Ultimately, the people who criticize hydrogen are doing the same thing as those that attacked solar power. It is just missing the forest for the trees, and they are basically guaranteed to be wrong.
Can't speak for everyone but my criticism of hydrogen is not on its theoretical potential to displace fossil fuels as an energy carrier, but on its practical constraints today.
I don't see many people criticizing hydrogen like those who "attacked solar" but people more treating it like fusion - it's very likely the way of the future, but we shouldn't stand around waiting for that future to materialize when we can be making changes now that will help preserve our collective future.

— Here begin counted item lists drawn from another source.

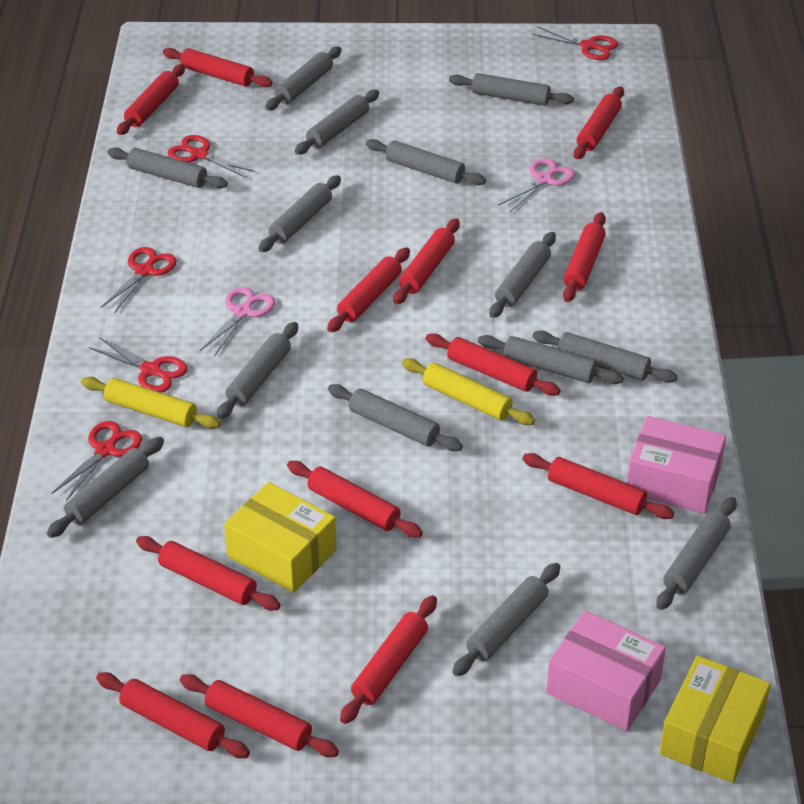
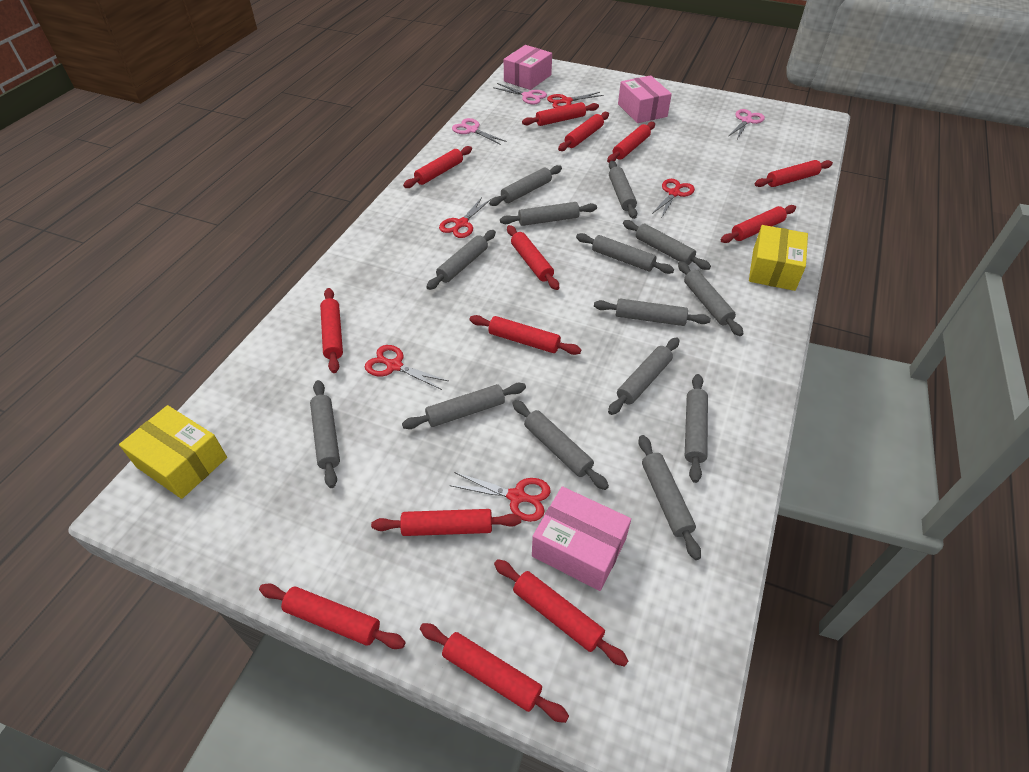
pink box: 2 -> 3
pink scissors: 2 -> 3
yellow rolling pin: 2 -> 0

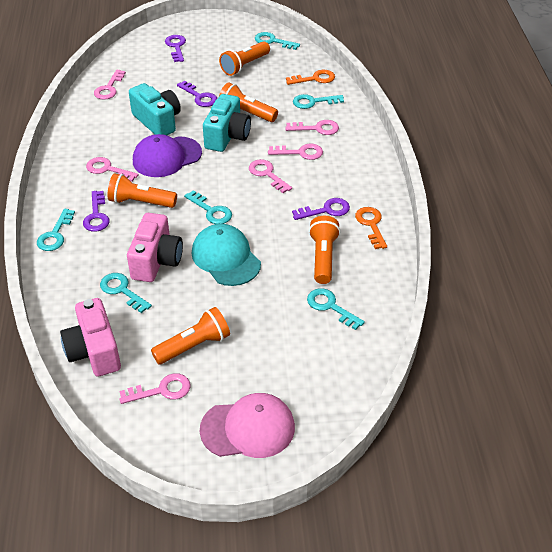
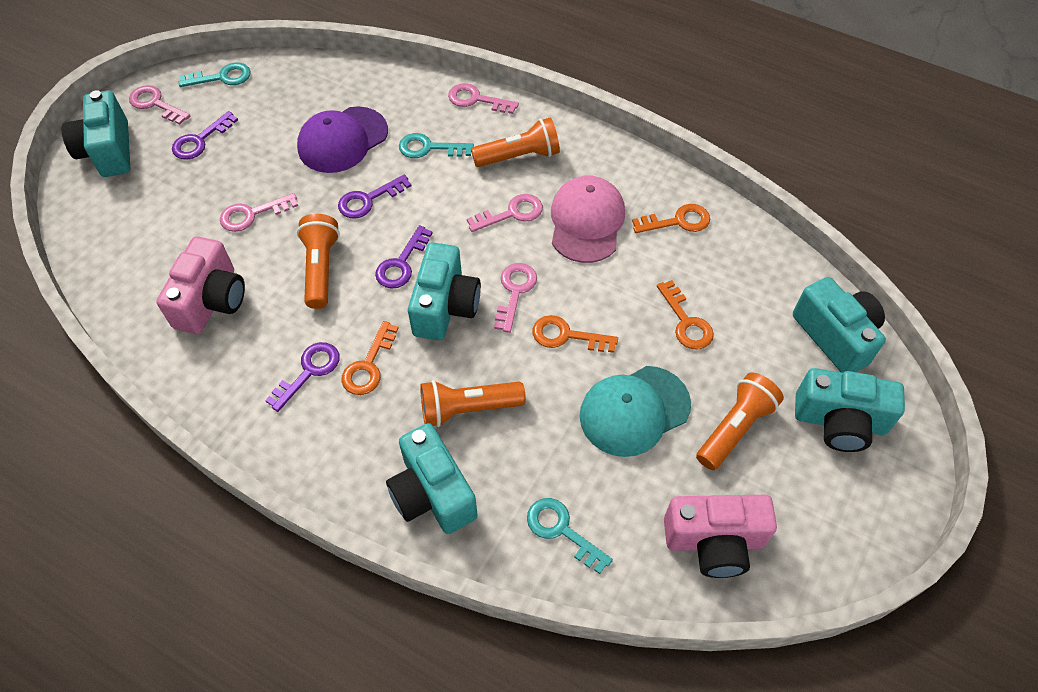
orange flashlight: 5 -> 4
orange key: 2 -> 4
pink key: 6 -> 5
turquoise camera: 2 -> 5
turquoise key: 6 -> 3

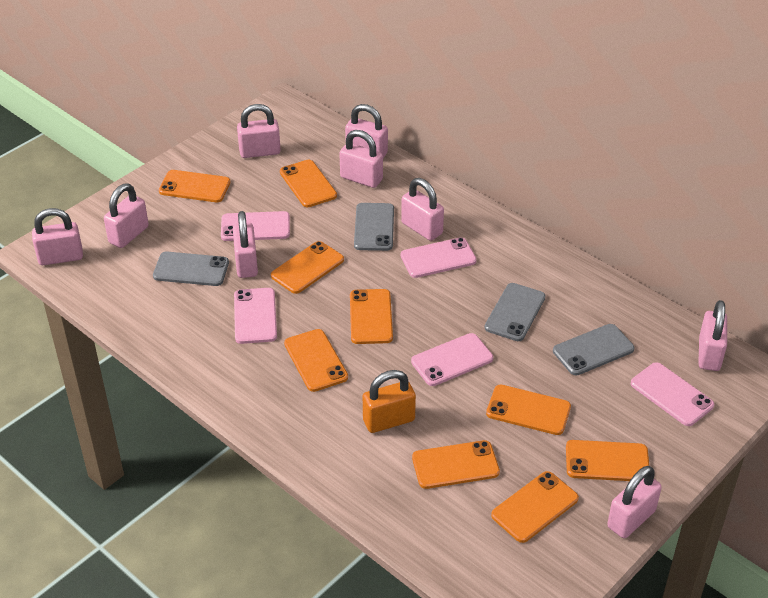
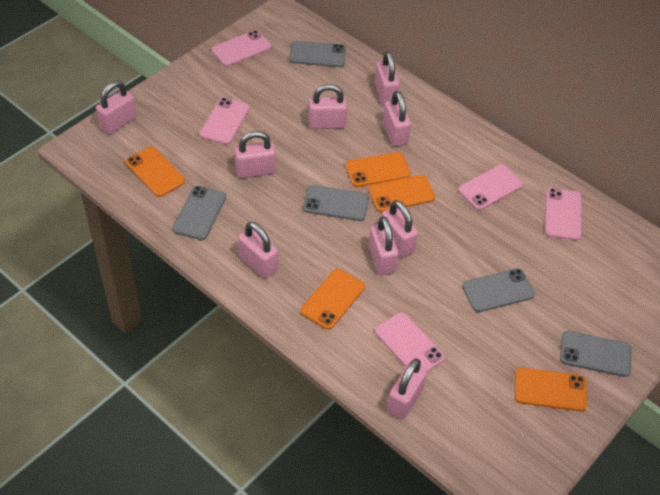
grey phone: 4 -> 5
orange padlock: 1 -> 0
orange phone: 9 -> 5

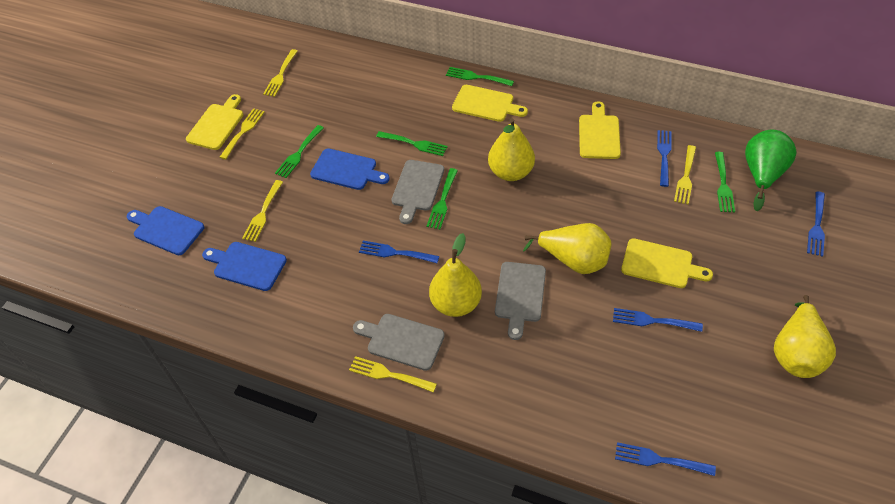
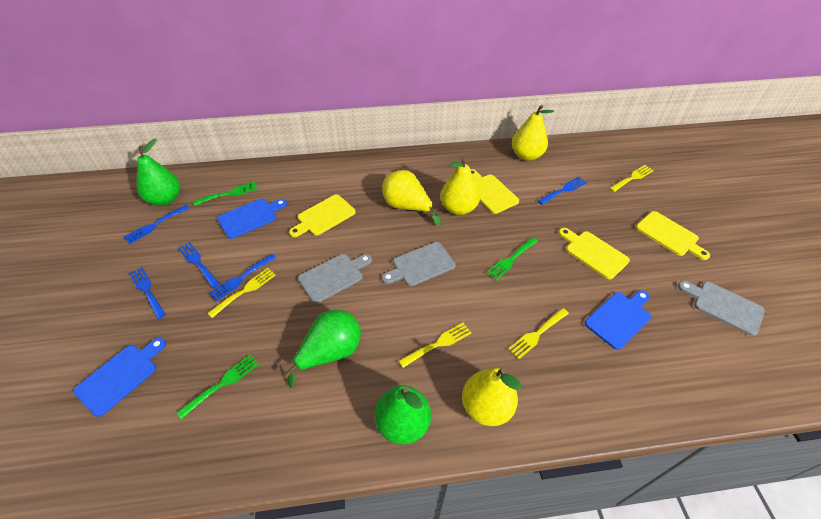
green fork: 5 -> 3
green pear: 1 -> 3
yellow fork: 5 -> 4

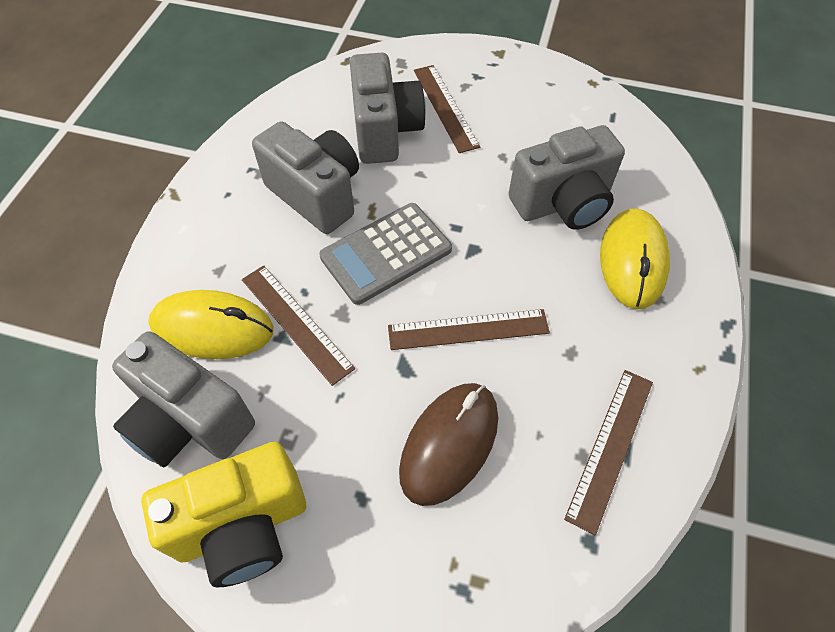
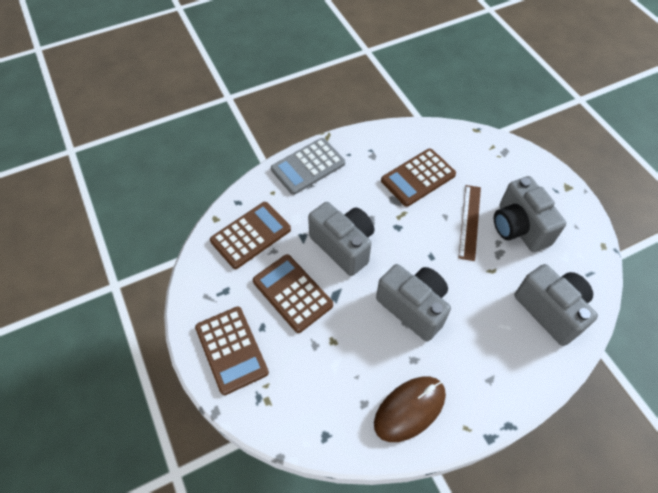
brown calculator: 0 -> 4
brown ruler: 4 -> 1
yellow camera: 1 -> 0
yellow mouse: 2 -> 0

Additionally, your theoretical ultra-efficient-platinum-free-corrosion-resistant-fuel-cell-and-electrolyzer future is competing against the theoretical super-energy-dense-durable-low-cost-solid-state-battery future, and I shook my Magic 8 ball asking which is more likely and all I got was "Ask again later" so... ¯\_(ツ)_/¯
Round trip, although you can make and store it with excess solar you were just gonna throw away
It's easier for people to imagine an alternative to capitalism than an alternative to cars.
I hope hydrogen succeeds myself but my friend pointed out a hydrogen engine will still need an oil change.
In the EV space they have sodium batteries now which don't use rare minerals?